Ma fille, mon enfant

A 17 ans, Chloé est amoureuse pour la première fois. Le hic, c’est que son petit-ami s’appelle Abdelaziz, un prénom qui n’est pas vraiment au goût de sa mère. Car, oui, Catherine est raciste. Contrairement à son mari, elle désapprouve cette relation et n’hésite pas à y mettre son grain de sel. Autour d’elle, tout le monde connait son avis sur la question. Entre la mère et la file, les relations se détériorent, jusqu’à disparaître complètement. Et puis un jour, un événement tragique frappe Abdelaziz. Lorsque Catherine veut soutenir sa fille, il est trop tard, le lien est déjà rompu.

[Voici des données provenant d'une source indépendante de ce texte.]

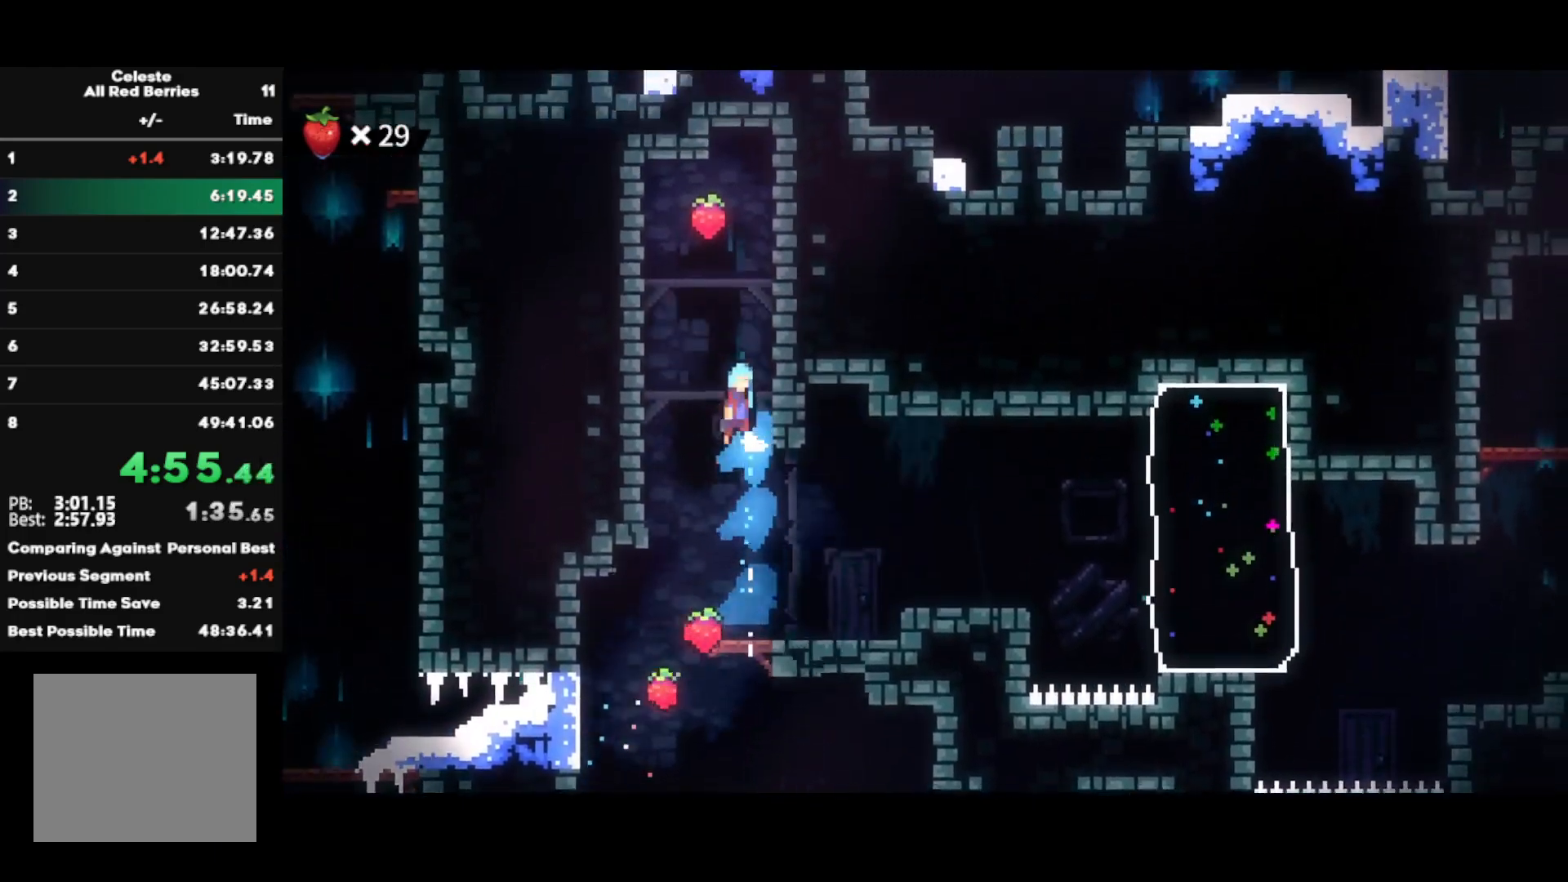
{"buttons": ["R2"], "left_stick": "center", "right_stick": "center", "events": [[150, "CROSS", "up"], [200, "CROSS", "down"], [317, "CROSS", "up"], [317, "left_stick", "right"], [367, "R2", "down"], [467, "left_stick", "center"]]}
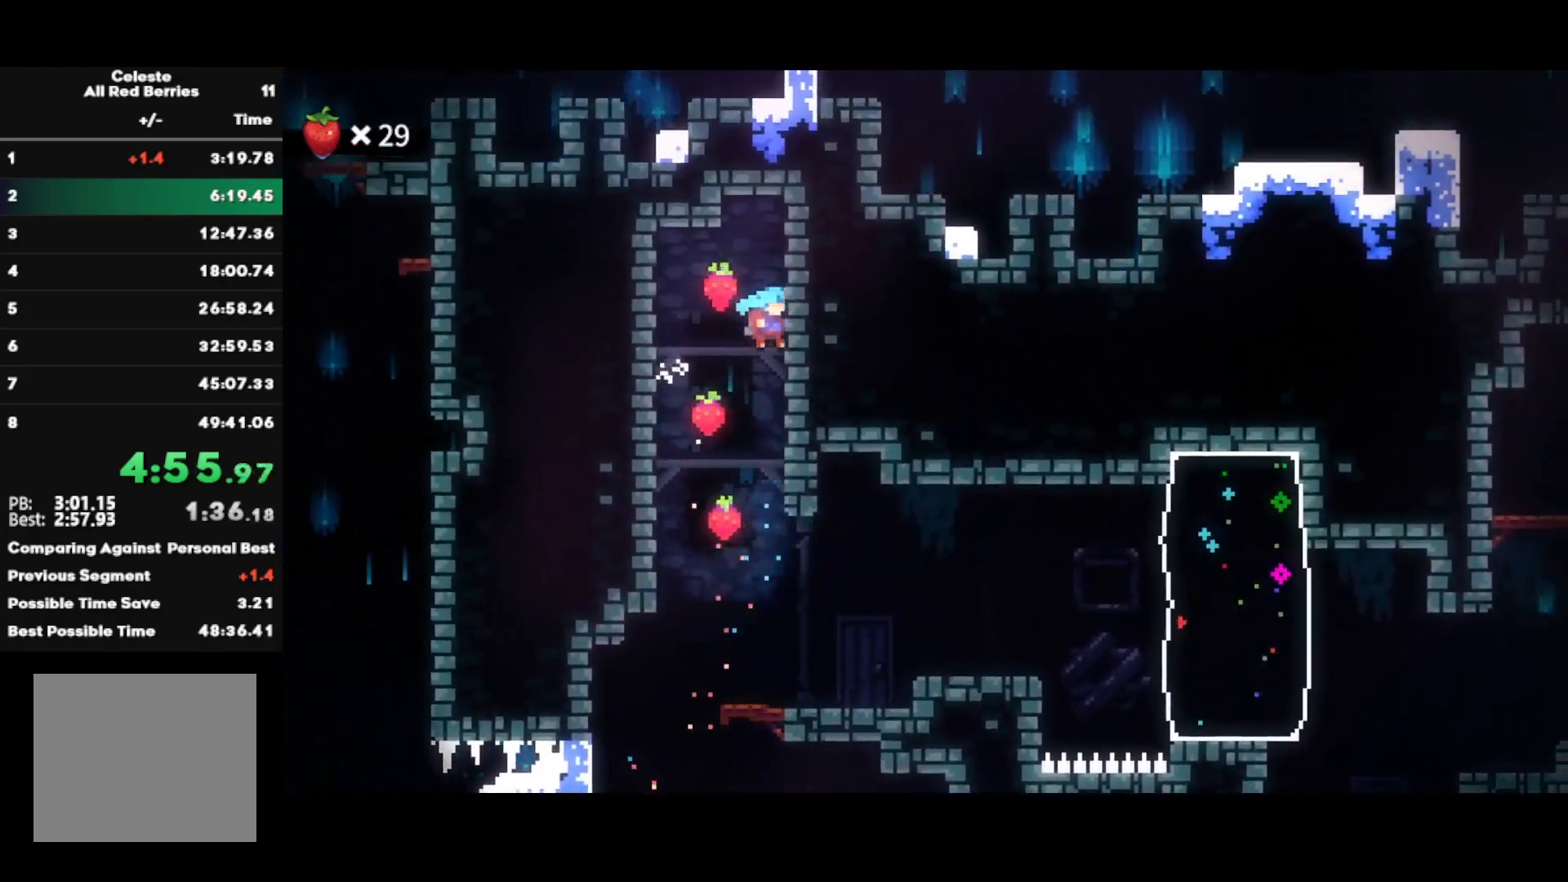
{"buttons": ["SQUARE"], "left_stick": "right", "right_stick": "center", "events": [[417, "R2", "up"], [417, "left_stick", "right"], [483, "SQUARE", "down"]]}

C’est une histoire familiale que nous dévoile David Ratte, à travers « Ma fille, mon enfant ». Une histoire où il est question d’amour, des relations parents/enfants, mais aussi de racisme. Catherine est en effet une femme pleine de haine, bourrée de préjugés, à l’extrême de l’extrême de la droite. En mettant des bâtons dans les roues aux adolescents, la mère n’obtient non seulement pas ce qu’elle veut mais ses relations avec sa fille deviennent quasi-existantes ; au point que même un drame n’y changera plus grand-chose.

Complètement d’actualité, « Ma fille, mon enfant » interroge le lecteur sur la peur de l’autre et la maîtrise de ses émotions. Un album intimiste, qui se dévore d’une traite.